A DELAYED computer system is set to cost £12m more than budgeted and will be a year late.
Hampshire police and Thames Valley police forces' contact management system has been hit by a series of delays.
Yesterday it emerged it was set to be put back for a third time.
Another £7m has been assigned to the project, bringing it £12m overbudget in all.
Initially it was set to cost £27m, before that previously increased to £32m.
In a joint statement, chief constable Francis Habgood from Thames Valley and chief constable Olivia Pinkney from Hampshire, said: ‘This decision has come as a result of significant discussion and expert assessment.
‘We are all keen to reap the benefits of CMP but we cannot compromise the safety of the public, officers and staff by rushing this.
‘We remain confident in the reliability of our current systems and processes and the specialist capabilities of our staff and officers to meet the needs of the public we serve.’

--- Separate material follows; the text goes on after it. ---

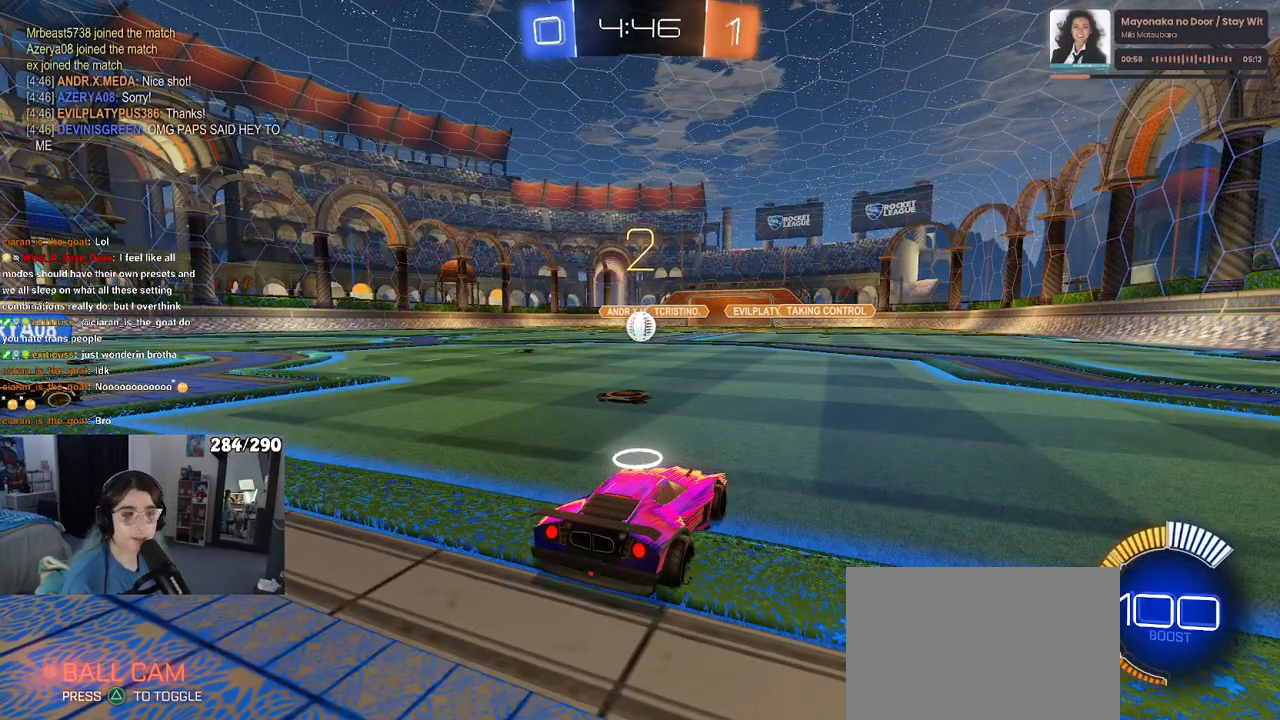
{"buttons": [], "left_stick": "center", "right_stick": "center", "events": []}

The long-planned new system will replace 20 computer systems, police said.
A previous report by Hampshire police and crime commissioner Michael Lane said the team had to ‘overcome significant technical challenges’ that have been ‘frustrating and time-consuming’.

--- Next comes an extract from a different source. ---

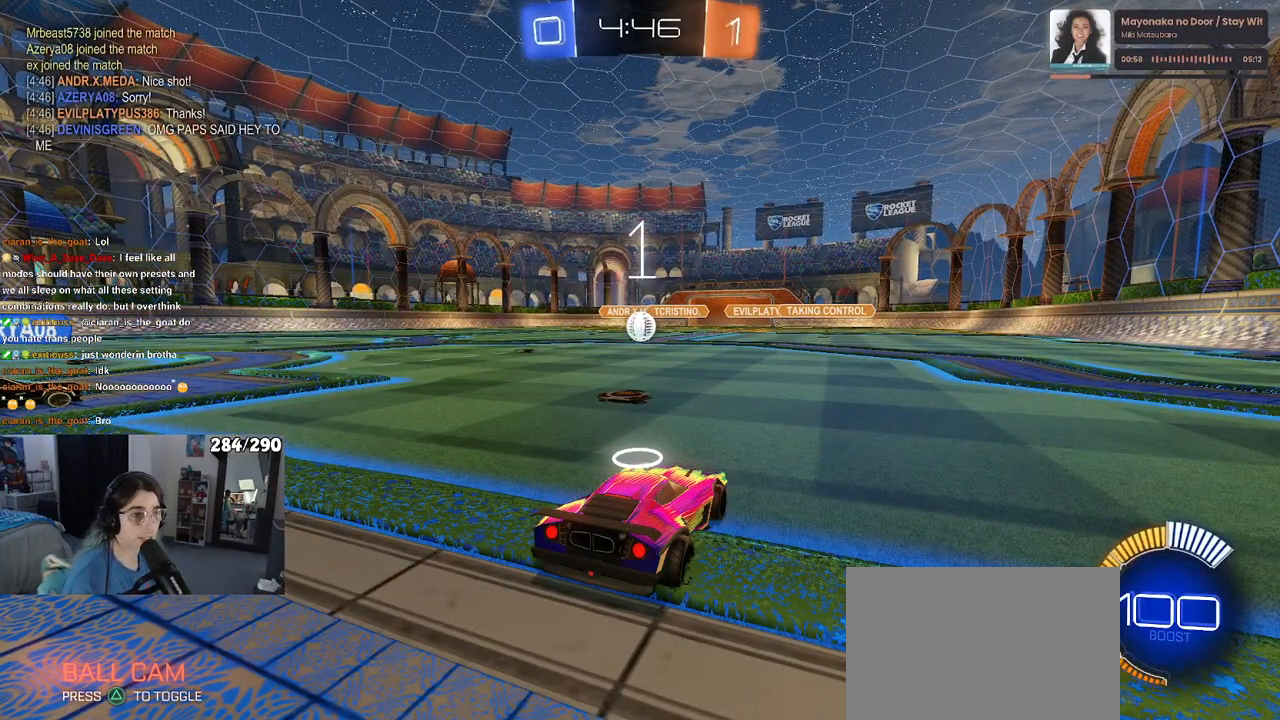
{"buttons": [], "left_stick": "center", "right_stick": "center", "events": []}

The system has previously been described as ‘cutting edge’ despite the delays.
Microsoft has been working with the two police forces on the project.
Earlier this year Mr Lane said the IT system was being tested ahead of its launch.
Top officers hope it will improve how people can report crime but that it will also link up with how control room staff allocate resources.
The chief constables’ join statement added: ‘Every day in policing we make risk based decisions for the protection of the public and our people and our approach to our technology programmes is no different.
‘We have been clear from the start that we will not introduce the system until it has been rigorously tested and is fully operational.’
The Thames Valley police and crime commissoiner has allocated £4m to the project.
Anthony Stansfeld said: ‘I am supportive of the rigorous approach.’